Though this can be taken as encouragement, this improvement was almost entirely at the expense of National's putative coalition partner, the Act Party.
We should also be aware that leadership changes almost always produce an immediate poll bounce for the party with the new leader.
Luxon's 7 per cent jump was matched by the 7 per cent generated by David Cunliffe who went on to lead the Labour Party to its worst ever defeat with 27.5 per cent of the party vote in 2014.
The change from Simon Bridges to Todd Muller gave National a short lived 9 per cent uplift and Labour's switch to Jacinda Ardern in 2017 was worth 13 per cent which was to stick.
I watched Luxon at his first encounter with the PM and was unimpressed. He got tongue-tied with his first question which he'd surely practised a dozen times in the mirror and proceeded to ask the same question four times.
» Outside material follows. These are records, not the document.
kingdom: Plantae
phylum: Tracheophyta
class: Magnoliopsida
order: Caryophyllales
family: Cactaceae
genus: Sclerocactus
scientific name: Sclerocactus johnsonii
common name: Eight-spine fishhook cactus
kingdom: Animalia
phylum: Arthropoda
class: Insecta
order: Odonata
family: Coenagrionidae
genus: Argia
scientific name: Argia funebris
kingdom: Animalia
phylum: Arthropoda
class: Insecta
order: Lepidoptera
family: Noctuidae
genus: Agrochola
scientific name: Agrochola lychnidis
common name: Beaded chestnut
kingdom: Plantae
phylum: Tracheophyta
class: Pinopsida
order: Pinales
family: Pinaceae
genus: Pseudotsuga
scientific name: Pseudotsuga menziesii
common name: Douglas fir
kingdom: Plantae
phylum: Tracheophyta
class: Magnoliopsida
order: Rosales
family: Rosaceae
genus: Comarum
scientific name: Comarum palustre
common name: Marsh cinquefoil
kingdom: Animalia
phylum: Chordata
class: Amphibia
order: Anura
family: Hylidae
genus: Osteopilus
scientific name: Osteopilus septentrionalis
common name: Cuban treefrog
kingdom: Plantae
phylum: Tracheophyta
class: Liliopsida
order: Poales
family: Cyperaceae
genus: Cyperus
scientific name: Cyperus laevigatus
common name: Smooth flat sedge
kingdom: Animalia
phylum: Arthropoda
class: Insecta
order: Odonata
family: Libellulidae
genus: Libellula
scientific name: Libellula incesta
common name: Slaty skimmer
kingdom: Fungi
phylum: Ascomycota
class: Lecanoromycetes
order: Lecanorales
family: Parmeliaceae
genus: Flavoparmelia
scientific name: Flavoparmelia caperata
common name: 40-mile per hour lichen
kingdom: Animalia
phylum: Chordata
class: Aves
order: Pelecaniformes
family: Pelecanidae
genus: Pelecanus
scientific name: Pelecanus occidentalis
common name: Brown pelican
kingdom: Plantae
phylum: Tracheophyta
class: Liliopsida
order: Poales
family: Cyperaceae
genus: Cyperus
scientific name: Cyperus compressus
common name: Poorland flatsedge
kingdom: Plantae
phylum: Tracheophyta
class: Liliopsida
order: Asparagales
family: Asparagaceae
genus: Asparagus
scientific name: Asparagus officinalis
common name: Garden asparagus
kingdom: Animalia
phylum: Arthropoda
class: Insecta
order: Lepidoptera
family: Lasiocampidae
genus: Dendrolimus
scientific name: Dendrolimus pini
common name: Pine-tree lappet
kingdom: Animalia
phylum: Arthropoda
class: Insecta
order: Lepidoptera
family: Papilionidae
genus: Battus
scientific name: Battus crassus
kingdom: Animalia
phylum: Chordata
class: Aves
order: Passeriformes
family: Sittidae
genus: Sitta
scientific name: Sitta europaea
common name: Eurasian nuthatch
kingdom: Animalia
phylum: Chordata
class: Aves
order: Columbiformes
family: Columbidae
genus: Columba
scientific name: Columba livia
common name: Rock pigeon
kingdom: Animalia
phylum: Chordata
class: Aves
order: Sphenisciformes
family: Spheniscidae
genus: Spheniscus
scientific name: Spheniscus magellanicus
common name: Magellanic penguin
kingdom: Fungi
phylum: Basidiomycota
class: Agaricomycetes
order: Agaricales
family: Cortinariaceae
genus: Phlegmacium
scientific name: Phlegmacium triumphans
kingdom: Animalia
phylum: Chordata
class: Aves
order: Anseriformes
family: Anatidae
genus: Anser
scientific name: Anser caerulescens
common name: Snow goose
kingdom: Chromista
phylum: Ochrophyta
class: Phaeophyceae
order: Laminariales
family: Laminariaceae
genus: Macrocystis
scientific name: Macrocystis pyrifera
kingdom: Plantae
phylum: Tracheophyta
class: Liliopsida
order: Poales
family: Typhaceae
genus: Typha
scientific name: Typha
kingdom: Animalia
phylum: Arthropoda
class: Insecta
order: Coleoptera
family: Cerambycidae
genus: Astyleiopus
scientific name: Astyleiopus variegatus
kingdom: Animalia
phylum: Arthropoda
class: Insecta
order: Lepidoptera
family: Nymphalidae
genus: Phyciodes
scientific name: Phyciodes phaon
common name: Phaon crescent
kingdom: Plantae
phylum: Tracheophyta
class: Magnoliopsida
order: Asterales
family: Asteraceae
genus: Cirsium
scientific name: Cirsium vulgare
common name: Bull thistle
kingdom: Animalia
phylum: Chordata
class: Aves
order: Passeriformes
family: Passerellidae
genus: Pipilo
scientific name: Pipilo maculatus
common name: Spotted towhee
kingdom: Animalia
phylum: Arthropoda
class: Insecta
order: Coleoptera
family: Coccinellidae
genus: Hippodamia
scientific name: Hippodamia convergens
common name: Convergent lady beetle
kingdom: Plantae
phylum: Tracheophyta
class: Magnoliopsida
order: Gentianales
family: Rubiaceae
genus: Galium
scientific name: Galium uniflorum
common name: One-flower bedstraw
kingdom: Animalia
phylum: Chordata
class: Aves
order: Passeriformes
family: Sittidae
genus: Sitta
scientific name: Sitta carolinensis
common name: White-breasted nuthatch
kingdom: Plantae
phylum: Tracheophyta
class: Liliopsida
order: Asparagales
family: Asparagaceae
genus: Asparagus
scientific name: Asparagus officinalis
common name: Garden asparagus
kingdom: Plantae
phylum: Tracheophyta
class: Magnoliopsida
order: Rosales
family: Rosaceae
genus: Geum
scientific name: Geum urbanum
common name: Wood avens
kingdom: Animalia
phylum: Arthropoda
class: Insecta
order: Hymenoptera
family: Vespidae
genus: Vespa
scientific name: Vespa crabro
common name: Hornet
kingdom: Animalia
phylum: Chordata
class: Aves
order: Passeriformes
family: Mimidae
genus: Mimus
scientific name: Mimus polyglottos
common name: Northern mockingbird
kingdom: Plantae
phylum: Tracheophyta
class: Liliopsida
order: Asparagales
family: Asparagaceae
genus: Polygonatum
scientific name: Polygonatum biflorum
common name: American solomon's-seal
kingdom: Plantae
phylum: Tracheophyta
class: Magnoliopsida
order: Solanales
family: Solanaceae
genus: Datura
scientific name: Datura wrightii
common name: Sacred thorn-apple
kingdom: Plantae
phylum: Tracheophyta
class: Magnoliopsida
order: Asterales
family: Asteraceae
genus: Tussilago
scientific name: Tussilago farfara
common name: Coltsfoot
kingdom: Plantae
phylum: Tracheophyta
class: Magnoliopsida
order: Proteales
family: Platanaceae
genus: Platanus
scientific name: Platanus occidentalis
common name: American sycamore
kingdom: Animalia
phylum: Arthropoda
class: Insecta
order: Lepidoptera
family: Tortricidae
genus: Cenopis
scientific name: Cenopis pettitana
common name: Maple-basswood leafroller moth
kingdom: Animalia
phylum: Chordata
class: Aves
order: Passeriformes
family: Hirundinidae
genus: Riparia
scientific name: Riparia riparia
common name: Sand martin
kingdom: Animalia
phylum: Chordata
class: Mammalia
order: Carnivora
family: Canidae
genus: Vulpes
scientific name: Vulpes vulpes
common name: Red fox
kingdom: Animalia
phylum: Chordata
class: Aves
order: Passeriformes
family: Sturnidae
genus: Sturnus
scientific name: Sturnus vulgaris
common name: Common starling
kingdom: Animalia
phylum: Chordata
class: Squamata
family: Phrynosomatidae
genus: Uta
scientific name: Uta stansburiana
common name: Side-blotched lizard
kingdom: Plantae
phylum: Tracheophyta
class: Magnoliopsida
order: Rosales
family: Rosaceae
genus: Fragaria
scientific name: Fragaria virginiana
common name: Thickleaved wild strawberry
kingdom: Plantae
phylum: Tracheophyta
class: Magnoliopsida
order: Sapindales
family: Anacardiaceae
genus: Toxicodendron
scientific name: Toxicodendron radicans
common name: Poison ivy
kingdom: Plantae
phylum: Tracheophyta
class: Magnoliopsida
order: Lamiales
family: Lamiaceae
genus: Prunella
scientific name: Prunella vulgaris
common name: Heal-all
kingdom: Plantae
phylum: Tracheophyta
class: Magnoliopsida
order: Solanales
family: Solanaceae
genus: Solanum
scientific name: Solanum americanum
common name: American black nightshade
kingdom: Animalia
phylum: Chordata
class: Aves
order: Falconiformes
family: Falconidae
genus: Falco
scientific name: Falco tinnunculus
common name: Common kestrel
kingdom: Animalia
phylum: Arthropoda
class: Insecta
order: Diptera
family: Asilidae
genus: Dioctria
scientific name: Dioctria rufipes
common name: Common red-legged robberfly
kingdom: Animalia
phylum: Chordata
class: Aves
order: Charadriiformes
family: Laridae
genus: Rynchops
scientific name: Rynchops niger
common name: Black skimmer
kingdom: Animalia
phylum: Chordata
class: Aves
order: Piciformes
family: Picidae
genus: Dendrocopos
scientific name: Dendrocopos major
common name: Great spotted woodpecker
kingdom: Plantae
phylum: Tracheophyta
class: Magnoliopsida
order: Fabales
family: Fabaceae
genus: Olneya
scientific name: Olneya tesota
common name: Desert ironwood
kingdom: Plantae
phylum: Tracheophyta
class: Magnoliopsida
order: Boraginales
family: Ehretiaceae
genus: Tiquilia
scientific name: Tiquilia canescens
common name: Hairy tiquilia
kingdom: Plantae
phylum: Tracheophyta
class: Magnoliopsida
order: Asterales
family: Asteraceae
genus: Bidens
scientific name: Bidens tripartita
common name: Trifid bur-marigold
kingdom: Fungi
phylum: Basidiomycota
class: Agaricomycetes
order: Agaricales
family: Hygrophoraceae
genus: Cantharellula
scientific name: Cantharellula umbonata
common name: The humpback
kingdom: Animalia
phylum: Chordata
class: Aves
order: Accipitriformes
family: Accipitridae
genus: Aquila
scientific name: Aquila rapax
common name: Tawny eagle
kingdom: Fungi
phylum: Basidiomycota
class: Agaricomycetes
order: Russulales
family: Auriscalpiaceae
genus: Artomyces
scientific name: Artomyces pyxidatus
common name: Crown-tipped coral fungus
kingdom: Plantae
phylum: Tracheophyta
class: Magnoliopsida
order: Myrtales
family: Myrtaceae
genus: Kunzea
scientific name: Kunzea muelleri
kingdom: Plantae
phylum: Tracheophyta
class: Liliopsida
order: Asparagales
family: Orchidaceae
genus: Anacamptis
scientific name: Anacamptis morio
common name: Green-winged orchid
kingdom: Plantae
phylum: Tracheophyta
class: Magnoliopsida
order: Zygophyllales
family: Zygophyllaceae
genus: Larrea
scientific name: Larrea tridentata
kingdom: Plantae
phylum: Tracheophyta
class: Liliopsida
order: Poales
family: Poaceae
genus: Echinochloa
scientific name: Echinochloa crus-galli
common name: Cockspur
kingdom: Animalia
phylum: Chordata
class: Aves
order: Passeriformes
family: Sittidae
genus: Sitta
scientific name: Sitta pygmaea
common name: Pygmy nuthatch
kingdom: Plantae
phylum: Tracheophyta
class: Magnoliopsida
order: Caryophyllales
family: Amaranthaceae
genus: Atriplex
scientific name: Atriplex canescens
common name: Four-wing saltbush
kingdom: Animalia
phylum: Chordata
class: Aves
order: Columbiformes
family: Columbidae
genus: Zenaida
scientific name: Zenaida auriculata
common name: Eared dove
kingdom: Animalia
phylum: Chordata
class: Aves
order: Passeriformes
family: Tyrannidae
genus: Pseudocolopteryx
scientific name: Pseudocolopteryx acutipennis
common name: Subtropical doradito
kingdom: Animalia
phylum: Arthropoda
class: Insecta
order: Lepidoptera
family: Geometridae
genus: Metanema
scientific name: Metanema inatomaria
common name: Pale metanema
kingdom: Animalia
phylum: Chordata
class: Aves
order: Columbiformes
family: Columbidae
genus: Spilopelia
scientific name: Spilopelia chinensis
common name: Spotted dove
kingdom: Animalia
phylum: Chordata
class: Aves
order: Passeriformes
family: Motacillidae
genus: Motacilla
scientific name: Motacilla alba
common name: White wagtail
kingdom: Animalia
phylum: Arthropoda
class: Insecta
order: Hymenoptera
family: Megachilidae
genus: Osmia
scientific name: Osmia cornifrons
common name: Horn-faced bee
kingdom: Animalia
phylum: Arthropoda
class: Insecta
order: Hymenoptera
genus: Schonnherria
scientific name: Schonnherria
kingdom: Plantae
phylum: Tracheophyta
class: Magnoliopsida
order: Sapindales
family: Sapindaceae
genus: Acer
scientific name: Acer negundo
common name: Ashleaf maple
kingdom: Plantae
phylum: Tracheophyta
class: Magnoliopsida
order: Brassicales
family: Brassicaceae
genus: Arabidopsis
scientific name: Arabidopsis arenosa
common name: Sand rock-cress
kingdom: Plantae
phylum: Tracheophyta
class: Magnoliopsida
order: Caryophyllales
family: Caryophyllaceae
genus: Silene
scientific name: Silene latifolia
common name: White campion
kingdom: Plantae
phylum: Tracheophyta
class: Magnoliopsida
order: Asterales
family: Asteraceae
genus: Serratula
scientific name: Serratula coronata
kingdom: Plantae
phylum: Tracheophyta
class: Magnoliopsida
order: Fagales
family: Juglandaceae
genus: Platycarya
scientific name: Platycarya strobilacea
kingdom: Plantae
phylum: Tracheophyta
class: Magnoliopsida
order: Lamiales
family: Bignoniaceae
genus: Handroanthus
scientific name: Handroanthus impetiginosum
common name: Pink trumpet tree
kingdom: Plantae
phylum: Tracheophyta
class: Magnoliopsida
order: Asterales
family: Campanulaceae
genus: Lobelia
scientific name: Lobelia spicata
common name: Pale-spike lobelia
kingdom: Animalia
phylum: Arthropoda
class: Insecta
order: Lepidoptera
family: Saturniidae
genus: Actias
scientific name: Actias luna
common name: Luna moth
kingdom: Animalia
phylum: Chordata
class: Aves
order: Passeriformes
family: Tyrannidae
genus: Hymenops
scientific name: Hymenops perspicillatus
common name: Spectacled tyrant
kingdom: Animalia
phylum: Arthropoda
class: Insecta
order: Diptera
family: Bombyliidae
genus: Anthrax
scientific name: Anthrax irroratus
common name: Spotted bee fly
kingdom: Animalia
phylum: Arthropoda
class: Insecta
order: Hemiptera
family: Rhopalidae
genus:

The question concerned the number of intensive care beds and whether they'd been increased in response to the pandemic.
This was surely barking up the wrong tree given that the Government's successful strategy has meant, as the PM pointed out, that the use of IC beds for Covid patients peaked at 11 and as I write there are just two Covid victims in IC beds.
Christopher Luxon's strategy was the same as that pursued by the three National Party leaders that went before him and which did not succeed.
Voters will need to see some fresh ideas from Luxon if National is to get back the cohort of New Zealand electors his party bled across the political spectrum in 2020.
I wish him luck!
I'm going to name two "politicians of the year" and for me they are Jacinda Ardern and Grant Robertson.
These are close friends who have morphed into a dynamic duo which could steer this country well for many more moons.
Mike Williams grew up in Hawke's Bay. He is chief executive of the NZ Howard League and a former Labour Party president. All opinions are his and not those of Hawke's Bay Today.